What amount of energy needs to be removed from 0.75 pounds of silver to cool it from 110°F to 75°F? Assume silver has a density of 10.49 \[\dfrac{g}{cm^{3}}\]

Strategy

Use equation 10.5 on pg. 351 \[q= m\cdot C_{s}\cdot \Delta T\]

From Table 10.2 on pg. 351, for silver C_s = 0.235 \[\dfrac{J}{g\cdot ^{\circ}C}\]

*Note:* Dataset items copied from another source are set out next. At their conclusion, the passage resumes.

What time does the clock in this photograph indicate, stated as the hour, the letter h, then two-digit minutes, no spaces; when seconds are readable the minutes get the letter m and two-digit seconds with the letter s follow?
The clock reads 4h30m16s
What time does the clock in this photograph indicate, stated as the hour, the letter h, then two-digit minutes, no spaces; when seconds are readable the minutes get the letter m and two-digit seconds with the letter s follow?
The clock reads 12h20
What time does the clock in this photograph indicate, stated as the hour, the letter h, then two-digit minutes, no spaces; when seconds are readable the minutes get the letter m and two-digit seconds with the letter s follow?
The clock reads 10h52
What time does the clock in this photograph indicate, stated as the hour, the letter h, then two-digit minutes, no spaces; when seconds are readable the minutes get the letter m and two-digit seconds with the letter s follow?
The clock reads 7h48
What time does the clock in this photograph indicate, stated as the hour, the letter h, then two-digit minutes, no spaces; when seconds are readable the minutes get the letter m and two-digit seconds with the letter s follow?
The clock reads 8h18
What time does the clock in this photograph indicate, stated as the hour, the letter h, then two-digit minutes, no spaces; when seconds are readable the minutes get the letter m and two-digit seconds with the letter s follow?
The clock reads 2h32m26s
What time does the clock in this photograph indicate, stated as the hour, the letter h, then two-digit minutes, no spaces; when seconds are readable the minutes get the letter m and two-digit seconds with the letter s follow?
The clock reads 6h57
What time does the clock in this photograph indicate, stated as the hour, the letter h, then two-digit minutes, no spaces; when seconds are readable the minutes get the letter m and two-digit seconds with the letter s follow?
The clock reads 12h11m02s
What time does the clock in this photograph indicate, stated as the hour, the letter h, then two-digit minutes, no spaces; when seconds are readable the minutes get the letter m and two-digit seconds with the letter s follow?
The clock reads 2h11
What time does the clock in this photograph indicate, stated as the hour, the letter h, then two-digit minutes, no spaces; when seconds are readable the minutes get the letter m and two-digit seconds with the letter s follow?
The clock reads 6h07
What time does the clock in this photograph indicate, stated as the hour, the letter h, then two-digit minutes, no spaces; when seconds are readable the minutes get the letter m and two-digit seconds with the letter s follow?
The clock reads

First convert 0.75 pounds of silver to grams.

\[0.75 lb\cdot 453.6\dfrac{g}{lb}=340.2 g\]

Convert temperatures from °F to °C with the conversion °C = (X°F – 32°F)/1.8

110°F – 32°F/1.8 = 43.3°C

75°F – 32°F/1.8 = 23.9°C

Using equation 10.5 \[q=340.2g\cdot 0.235\dfrac{J}{g\cdot C} \cdot \left ( 43.3 C-23.9 C \right )=1551 J\]

Q10.43

20 g of each substance is initially at \[25^{\circ}C\]. If 2.10kJ of heat is absorbed, what is the final temperature for each substance?

Lead
Copper
Iron
Ethanol

Strategy

First, convert the amount of heat absorbed from 2.10 kJ to J by using the conversion factor 1 kJ/1000 J.
Next, find the specific heat capacities of each substance. This will be used in the formula.
Finally, use the formula “heat = mass X specific heat capacity X change in temperature” and plug in all the information known leaving the change in temperature as (x-25).
Solve for x.

Solution

\[2.10kJ \cdot \dfrac{1000J}{1kJ}= 2100J\]
1. \[Lead= 0.128 \dfrac{J}{g} \cdot ^{\circ}C\]
2. \[Copper= 0.385 \dfrac{J}{g} \cdot ^{\circ}C\]
3. \[Iron= 0.449 \dfrac{J}{g} \cdot ^{\circ}C\]
4. \[Ethanol= 2.42 \dfrac{J}{g} \cdot ^{\circ}C\]
1. Lead \[2100J=20g \cdot 0.128\dfrac{J}{g \cdot^{\circ}C} \cdot (x-25)\]
2. Copper- \[2100J=20g \cdot 0.385\dfrac{J}{g \cdot^{\circ}C} \cdot (x-25)\]
3. Iron- \[2100J=20g \cdot 0.449\dfrac{J}{g \cdot^{\circ}C} \cdot (x-25)\]
4. Ethanol- \[2100J=20g \cdot 2.42\dfrac{J}{g \cdot^{\circ}C} \cdot (x-25)\]
1. Lead- Final temperature= \[845^{\circ}C\]
2. Copper- Final temperature= \[298^{\circ}C\]
3. Iron- Final temperature= \[258^{\circ}C\]
4. Ethanol- Final temperature= \[68^{\circ}C\]

Q10.49

Calculate ΔE and ΔH for the evaporation of 1 mol of H₂O at a constant pressure. The reaction exerts 2468 kJ of heat and does 14 kJ of work.

Strategy

Realize ΔE_system= q + w (where q= heat and w=work), and the system is the material or process within which we are studying the energy changes in and the surrounds are everything else with which the system can exchange energy with. ΔE is a measure of the system's total energy.
Realize ΔE_universe= ΔE_system+ ΔE_surrounding and ΔE_universe is constant, therefore when added together ΔE_system and ΔE_surroundings should add up to 0.
When energy flows out of a system ΔE_system <0, and when energy flows into a system ΔE_system>0
Realize at a constant pressure ΔH = q_pwhere q_p is heat at a constant pressure. ΔH is defined as the summation of the system's internal energy and the product of its pressure and volume. Since the pressure in this case is constant it is equal to the negative work and cancels out with the work from the energy equation giving us the equation ΔH = q_p.q is equal to the heat.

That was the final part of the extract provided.